忘れてしまった君の詩・2〜第一章〜-3
「そういえば、そうだったわね」
香織ちゃんも思い出したようで、合いの手を打ってくれた。
「僕と同じ帰宅部なわけだし、お前のとこにも当然、勧誘がきてるんだろ?」
「まあ、来とることには来とるが……」
「が?」
「ワイはもう三年やし、来年にはもういなくなる身やからな。奴さんもそれほど熱心というわけやあらへん」
「ああ、なるほどね」
それに三年生なら受験という絶対的有利な言い訳もたつわけだ。
自称とはいえ一応進学校。受験をカタに取られては引き下がるより他にしようがない。
言い訳探しに悪戦苦闘している僕にとっては、羨ましいことこの上ないご身分である。
「まあまあ、そうしょげかえらんと。それにワイかて龍麻が入るいうんなら、考えなくもないんやで?」
そう言って僕を試すように、視線を向けてくる勇介。
それにギロリとねめつけておいて、僕は言った。
「入るわけないだろ。ただでさえ家事で忙しいっていうのに」
「あっそ。そら残念」
言葉とは裏腹、ちっとも残念そうじゃない勇介の口調。
まったく、こいつは僕に何を期待しておるのやら……。そんなもの、答えを聞くまでもなくわかり切っていることだろうに。
と、そんな話をしているうちに学校に辿り着いた。
校門を潜り、ここからは別行動。勇介は三年の、僕ら兄妹もそれぞれのクラスの下駄箱へと向かう。
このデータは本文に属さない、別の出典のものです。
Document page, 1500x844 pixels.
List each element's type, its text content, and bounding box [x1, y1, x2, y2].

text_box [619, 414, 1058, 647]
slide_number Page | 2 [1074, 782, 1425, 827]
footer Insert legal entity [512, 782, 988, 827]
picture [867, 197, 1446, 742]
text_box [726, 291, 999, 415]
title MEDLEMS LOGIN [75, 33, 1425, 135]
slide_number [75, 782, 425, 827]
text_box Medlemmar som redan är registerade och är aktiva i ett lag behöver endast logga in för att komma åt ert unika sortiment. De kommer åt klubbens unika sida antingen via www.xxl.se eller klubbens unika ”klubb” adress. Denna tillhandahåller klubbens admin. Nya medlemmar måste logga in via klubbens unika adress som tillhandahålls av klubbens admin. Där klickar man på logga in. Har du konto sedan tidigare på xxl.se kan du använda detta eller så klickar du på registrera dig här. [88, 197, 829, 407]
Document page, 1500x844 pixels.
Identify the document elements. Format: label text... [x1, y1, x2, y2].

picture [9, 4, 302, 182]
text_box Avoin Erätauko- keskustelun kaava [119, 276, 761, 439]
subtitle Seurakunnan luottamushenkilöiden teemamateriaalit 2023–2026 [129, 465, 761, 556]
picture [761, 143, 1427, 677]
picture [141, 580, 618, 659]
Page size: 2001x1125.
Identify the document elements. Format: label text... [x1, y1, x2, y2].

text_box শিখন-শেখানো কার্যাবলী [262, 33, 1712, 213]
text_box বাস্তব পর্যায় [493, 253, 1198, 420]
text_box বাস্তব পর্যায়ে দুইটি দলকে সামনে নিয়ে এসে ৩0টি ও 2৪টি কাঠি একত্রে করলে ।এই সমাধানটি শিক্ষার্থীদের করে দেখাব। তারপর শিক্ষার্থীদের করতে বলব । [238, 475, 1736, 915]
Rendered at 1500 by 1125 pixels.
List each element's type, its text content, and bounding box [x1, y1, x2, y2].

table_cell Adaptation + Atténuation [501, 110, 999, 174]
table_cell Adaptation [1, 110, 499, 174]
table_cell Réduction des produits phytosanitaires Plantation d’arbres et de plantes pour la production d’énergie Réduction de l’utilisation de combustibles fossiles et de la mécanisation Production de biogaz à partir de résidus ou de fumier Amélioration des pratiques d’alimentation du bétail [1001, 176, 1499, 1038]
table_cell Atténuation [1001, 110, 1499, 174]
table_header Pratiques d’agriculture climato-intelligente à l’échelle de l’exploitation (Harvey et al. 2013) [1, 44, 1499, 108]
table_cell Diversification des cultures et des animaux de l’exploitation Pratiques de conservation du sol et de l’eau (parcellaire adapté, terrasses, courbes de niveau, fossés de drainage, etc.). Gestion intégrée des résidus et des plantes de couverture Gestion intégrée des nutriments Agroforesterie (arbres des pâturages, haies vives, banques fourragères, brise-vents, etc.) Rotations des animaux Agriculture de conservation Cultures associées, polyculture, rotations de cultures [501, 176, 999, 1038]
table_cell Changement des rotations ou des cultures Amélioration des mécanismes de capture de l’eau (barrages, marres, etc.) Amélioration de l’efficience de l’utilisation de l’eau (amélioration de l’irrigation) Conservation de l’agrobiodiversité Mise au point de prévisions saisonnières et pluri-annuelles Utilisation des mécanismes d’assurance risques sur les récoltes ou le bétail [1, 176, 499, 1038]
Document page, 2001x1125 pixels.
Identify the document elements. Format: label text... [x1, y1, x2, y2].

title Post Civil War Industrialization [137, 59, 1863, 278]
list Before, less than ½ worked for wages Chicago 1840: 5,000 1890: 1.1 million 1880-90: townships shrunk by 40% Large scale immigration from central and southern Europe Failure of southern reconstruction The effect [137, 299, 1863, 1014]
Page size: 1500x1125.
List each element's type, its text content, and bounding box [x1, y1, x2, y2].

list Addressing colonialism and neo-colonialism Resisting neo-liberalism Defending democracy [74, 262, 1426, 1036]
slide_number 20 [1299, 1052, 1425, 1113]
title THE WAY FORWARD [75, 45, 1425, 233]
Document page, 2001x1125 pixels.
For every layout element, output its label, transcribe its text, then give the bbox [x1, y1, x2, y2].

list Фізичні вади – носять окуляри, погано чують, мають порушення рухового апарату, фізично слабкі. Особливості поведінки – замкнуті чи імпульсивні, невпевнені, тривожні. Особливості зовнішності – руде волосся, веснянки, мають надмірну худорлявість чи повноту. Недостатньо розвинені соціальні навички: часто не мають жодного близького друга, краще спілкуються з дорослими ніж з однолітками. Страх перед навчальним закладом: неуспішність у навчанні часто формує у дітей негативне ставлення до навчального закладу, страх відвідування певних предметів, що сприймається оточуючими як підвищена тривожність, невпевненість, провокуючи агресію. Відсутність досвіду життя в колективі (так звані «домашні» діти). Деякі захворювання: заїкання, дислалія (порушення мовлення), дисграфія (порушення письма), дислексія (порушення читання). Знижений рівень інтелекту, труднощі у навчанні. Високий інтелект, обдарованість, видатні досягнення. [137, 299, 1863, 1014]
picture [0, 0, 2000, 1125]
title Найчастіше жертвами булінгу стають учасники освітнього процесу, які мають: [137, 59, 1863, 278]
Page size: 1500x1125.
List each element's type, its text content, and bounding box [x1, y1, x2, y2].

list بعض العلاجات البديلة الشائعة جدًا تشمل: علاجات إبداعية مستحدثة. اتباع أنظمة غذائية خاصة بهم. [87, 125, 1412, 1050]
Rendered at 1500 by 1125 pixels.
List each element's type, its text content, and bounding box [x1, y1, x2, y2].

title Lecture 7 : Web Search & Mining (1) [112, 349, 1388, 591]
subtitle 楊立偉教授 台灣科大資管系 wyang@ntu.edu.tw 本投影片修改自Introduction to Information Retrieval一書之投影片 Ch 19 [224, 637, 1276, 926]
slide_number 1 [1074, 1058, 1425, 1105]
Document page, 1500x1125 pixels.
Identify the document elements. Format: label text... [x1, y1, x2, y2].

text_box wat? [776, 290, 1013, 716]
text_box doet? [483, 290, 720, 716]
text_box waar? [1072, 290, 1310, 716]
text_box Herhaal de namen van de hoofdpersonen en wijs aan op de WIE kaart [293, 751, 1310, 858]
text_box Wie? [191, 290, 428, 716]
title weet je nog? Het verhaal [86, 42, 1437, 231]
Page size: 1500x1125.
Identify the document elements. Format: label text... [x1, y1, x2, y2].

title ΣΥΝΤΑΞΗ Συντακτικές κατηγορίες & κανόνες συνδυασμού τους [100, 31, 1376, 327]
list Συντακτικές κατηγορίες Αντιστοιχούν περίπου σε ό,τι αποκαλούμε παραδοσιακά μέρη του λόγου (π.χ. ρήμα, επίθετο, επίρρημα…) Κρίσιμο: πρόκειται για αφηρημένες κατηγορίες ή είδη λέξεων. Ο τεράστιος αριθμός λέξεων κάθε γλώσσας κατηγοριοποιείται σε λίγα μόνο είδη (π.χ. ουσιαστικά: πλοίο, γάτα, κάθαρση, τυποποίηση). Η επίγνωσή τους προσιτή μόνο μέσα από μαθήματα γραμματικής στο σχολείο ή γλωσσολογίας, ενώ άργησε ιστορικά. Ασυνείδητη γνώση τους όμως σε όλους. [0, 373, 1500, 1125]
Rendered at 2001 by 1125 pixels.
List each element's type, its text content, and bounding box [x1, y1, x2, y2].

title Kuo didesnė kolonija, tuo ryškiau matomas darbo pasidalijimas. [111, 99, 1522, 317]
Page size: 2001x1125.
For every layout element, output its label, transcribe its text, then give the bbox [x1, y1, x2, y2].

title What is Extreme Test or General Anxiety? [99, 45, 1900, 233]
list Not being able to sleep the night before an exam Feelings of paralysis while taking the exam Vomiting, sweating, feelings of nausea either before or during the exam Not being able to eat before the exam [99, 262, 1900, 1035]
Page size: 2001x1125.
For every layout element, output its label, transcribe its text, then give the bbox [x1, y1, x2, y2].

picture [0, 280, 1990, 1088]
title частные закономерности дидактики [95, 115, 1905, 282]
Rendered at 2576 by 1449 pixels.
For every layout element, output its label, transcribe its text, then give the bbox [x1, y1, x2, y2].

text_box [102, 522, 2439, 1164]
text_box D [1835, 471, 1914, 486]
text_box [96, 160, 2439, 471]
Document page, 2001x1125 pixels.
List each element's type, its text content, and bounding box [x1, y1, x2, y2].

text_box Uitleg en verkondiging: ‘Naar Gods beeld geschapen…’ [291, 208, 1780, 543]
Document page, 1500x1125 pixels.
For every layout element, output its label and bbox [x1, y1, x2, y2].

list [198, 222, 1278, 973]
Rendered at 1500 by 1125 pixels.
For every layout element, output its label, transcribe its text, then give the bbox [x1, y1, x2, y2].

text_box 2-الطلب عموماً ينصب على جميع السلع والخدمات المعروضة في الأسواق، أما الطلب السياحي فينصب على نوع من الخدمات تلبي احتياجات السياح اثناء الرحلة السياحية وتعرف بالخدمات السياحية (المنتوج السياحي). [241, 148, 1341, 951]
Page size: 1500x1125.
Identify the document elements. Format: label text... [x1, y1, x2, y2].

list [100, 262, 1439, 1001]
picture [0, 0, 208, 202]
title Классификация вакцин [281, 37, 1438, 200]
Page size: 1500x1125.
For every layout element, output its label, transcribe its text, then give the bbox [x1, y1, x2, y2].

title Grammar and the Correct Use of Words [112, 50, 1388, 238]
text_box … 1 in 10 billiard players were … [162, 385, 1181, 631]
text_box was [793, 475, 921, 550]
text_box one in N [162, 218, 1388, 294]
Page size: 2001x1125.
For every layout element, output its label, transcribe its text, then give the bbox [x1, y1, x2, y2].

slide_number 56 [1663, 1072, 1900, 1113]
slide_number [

はたして、僕は後に災厄の招き手となる『それ』を見つけることになるのだった。
言うまでもなく、もう一つの懸案事項ってヤツである。
『それ』は一通の手紙の形をして、僕の下駄箱に収められていた。
小洒落た一通の封筒。
止めに用いられたシールは中身の内容を伺わせるような、デコレーション過剰な赤いハートマーク。
ラブレター……百人が百人、これを見たならば、そう答えるであろう代物はここ最近の僕にとってはすっかり見慣れてしまったものだったりした。
なにせこの間の球技大会からこっち、毎日のように目にしているのだ。
僕としては最早、驚くとか焦るという感情すら湧いちゃこない。